Often, this compression is felt only on one side of the body, depending on which nerve is affected by the compression or irritation.
Sciatic pain is often felt in the buttocks and lower back.
Sciatic pain can even run all the way down the leg and into the foot.
Sciatica is very uncomfortable and can limit mobility and even make sleeping difficult.
A consistent Yoga asana practice that is performed with proper alignment in the poses is tremendously helpful in managing pain from sciatica.
Many different Yoga postures help to relieve compression on the spinal nerves by releasing stress and muscular tension, as well as promoting good blood flow into constricted areas in the lower back and sacrum.

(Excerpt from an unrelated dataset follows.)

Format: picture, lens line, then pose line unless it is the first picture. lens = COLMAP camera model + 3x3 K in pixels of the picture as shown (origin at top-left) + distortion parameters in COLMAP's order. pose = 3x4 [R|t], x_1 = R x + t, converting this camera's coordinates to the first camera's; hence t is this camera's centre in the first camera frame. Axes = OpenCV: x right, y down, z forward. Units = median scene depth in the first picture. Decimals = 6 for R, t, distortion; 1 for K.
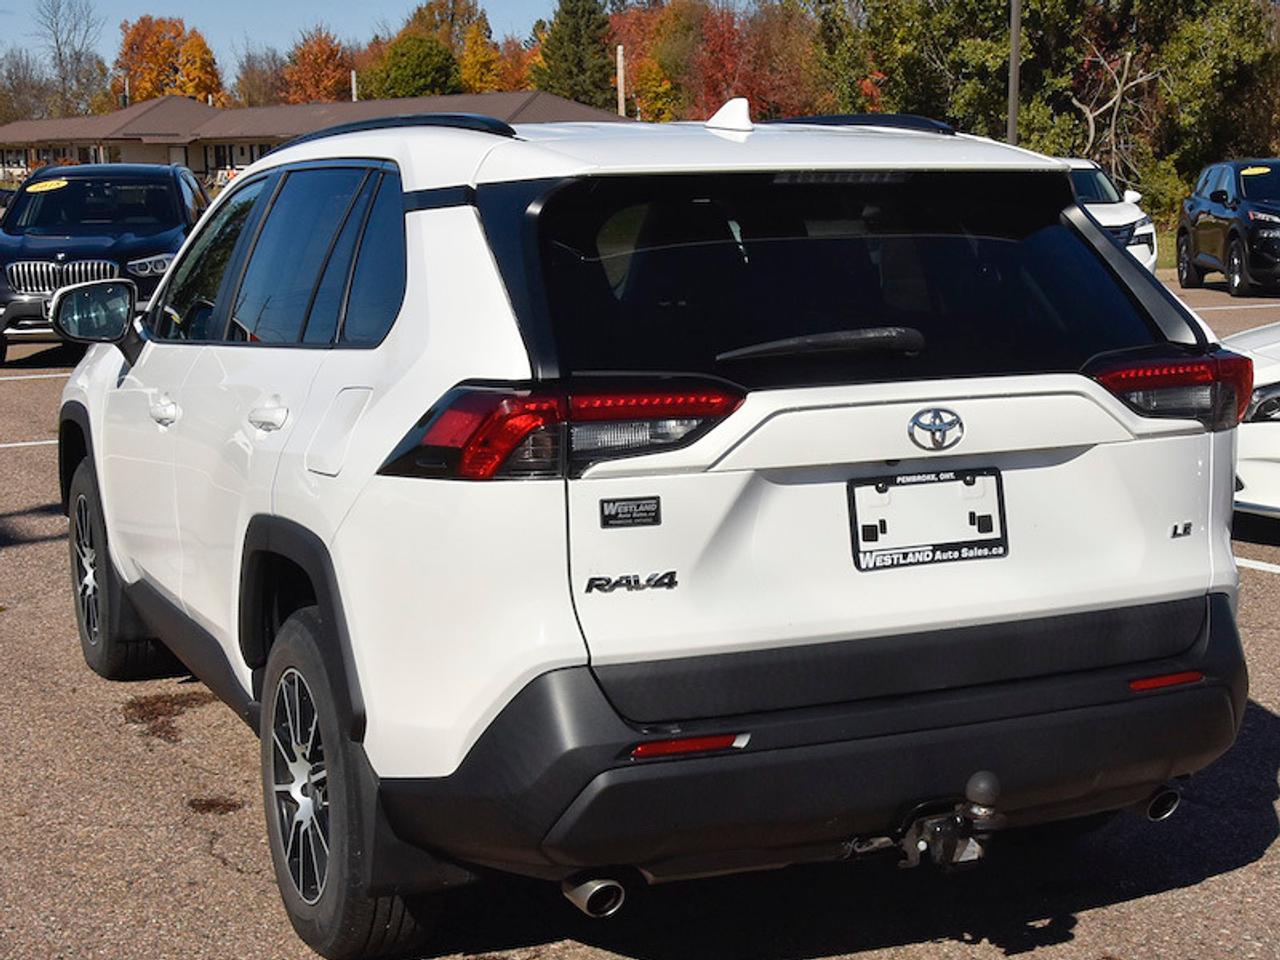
lens RADIAL K [[1723.2, 0, 640.8], [0, 1723.2, 486.1], [0, 0, 1]] dist [-0.094335, 0.000000]
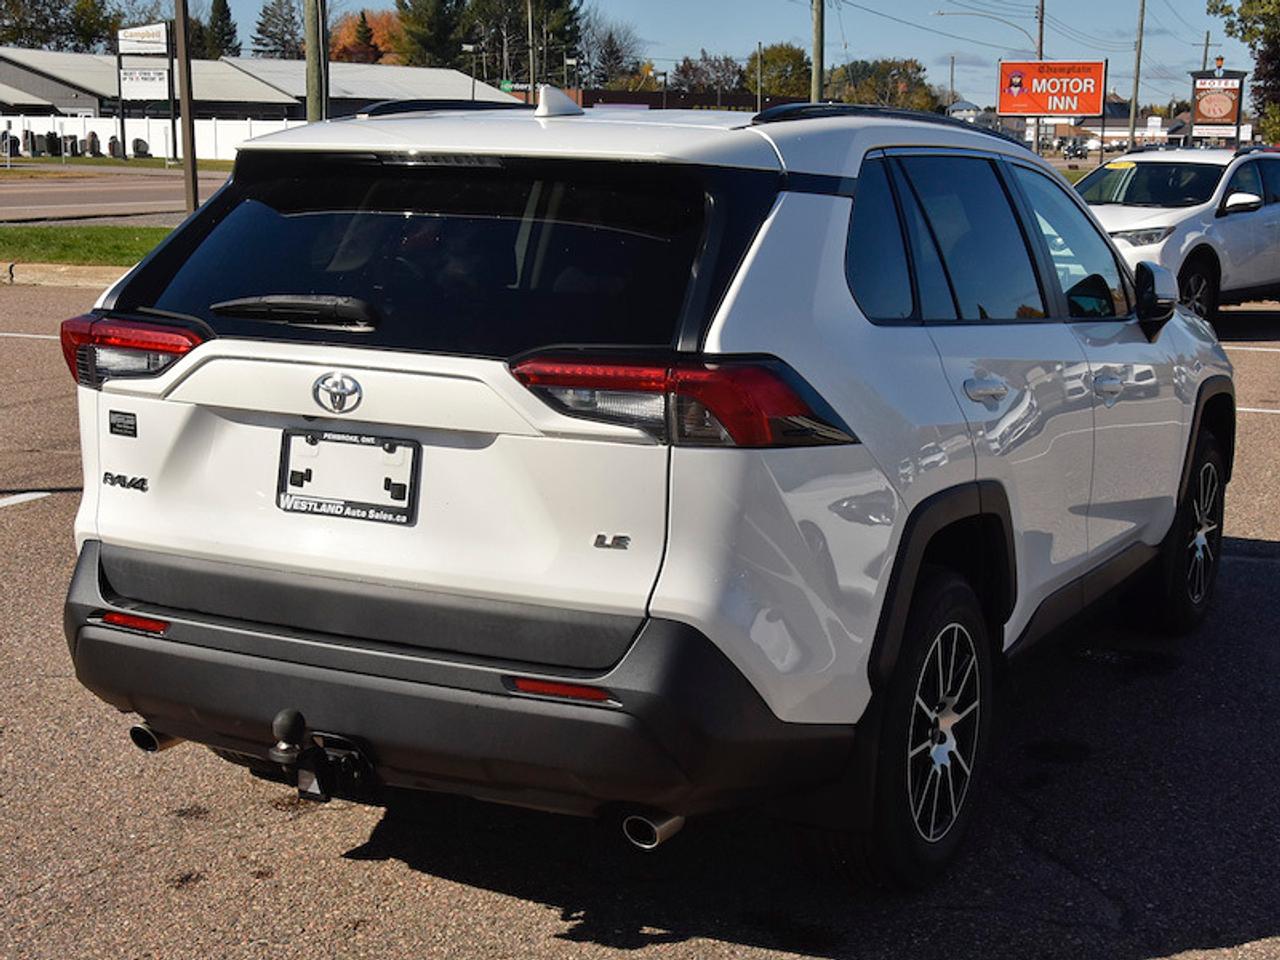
lens RADIAL K [[1582.7, 0, 640.5], [0, 1582.7, 474.2], [0, 0, 1]] dist [-0.018876, 0.000000]
pose [[0.762046, 0.162455, -0.626813, 0.934698], [-0.156302, 0.985541, 0.065404, -0.076362], [0.628375, 0.048132, 0.776420, 0.344881]]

The following Yoga poses will help to relieve sciatic pain.
Extended Child's (Mecca) Pose into Downward Facing Dog Start out by practicing Pose of a Child (Balasana) on your Yoga mat, and slowly extend your arms out in front of you, with palms face down, and your fingers point toward the head of your mat.
Breathe deeply, and stay in this posture for thirty seconds to a minute.

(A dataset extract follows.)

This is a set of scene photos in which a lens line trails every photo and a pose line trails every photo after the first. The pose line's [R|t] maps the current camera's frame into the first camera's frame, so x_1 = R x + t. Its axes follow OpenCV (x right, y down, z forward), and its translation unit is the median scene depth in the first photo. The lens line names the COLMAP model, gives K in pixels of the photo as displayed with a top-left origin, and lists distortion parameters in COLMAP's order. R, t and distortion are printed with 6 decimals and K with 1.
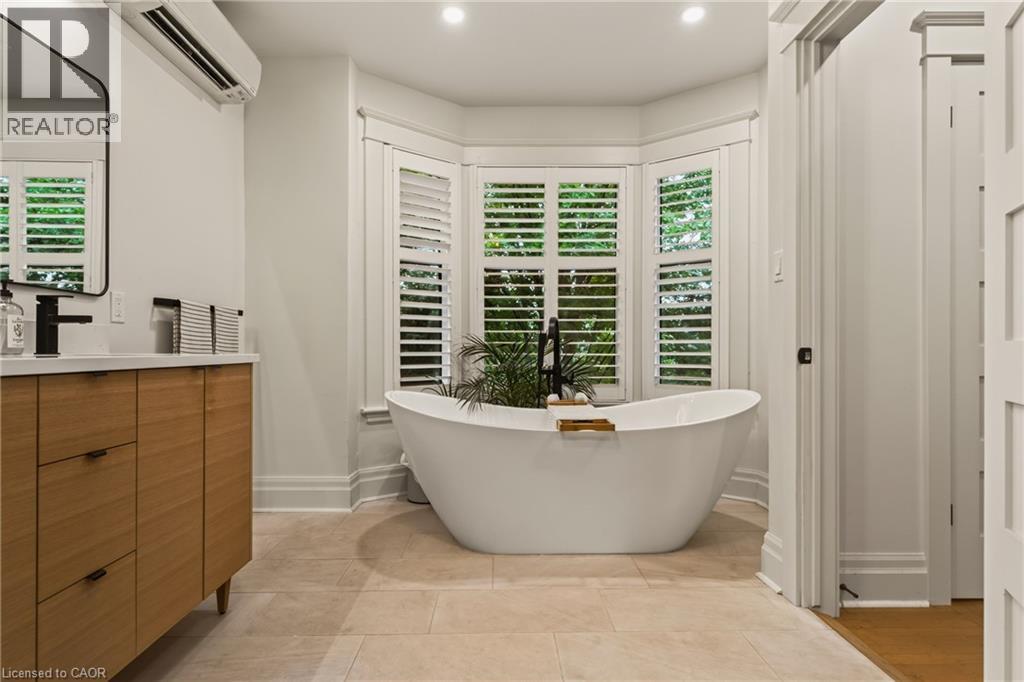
lens RADIAL K [[513.1, 0, 510.6], [0, 513.1, 346.2], [0, 0, 1]] dist [-0.000999, -0.000015]
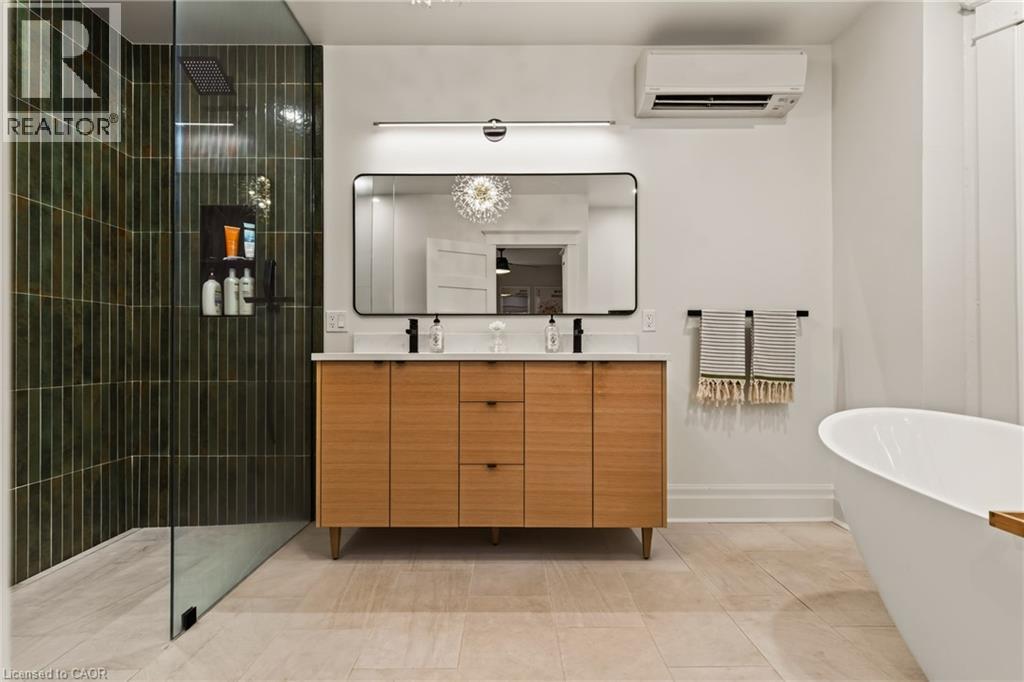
lens RADIAL K [[476.8, 0, 509.1], [0, 476.8, 346.1], [0, 0, 1]] dist [0.001491, 0.000145]
pose [[-0.012020, -0.013470, -0.999837, 0.542927], [0.005411, 0.999894, -0.013536, 0.010478], [0.999913, -0.005572, -0.011946, 0.590362]]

As you hold Extended Child's pose, feel the stretch all along the sides of your torso, arms, and heart area.
After you have held the pose for an appropriate amount of time, as you exhale, extend into Downward Facing Dog pose.
In Downward Facing Dog, peddle your feet slowly to warm up your legs.
This pose will help to stretch out your back, arms, leg biceps, and hamstrings.
Tension in your back and hamstrings are huge contributors to tension in the sacrum area, where sciatic pain often originates.
Hold Downward Dog for five to ten breaths.
Release as you exhale and come down slowly, resting for a few minutes in Extended Child's pose.
Modification for Extended Child Extended Child can be modified in many ways, but to maintain the straightest possible line, the knees can be brought out to the edge of your Yoga mat, while the two big toes touch.
The reasons for this modification are to create as much space as possible in the spine to relieve any pressure.
This method uses the gentle pulling effect of opposite directions (the tail bone and your head) to stabilize the position of the spine and release spinal compression gradually.
Please be careful to avoid reaching aggressively, forcing, or locking the elbows.
This modification does feel great, but if you pull or draw too hard with your finger tips, you can cause a lower back muscle spasm.
Therefore, draw gradually, gently, and slowly, while your muscles take care of stabilizing your spine.
Modifications for Limited Range of Motion Extended Pose of a Child can be practiced on a bed.
Downward Dog can be modified by using a chair.
Any posture can be modified for limited range of motion.
If you have difficulty finding a Yoga teacher who understands modifications, please visit a local chair Yoga class.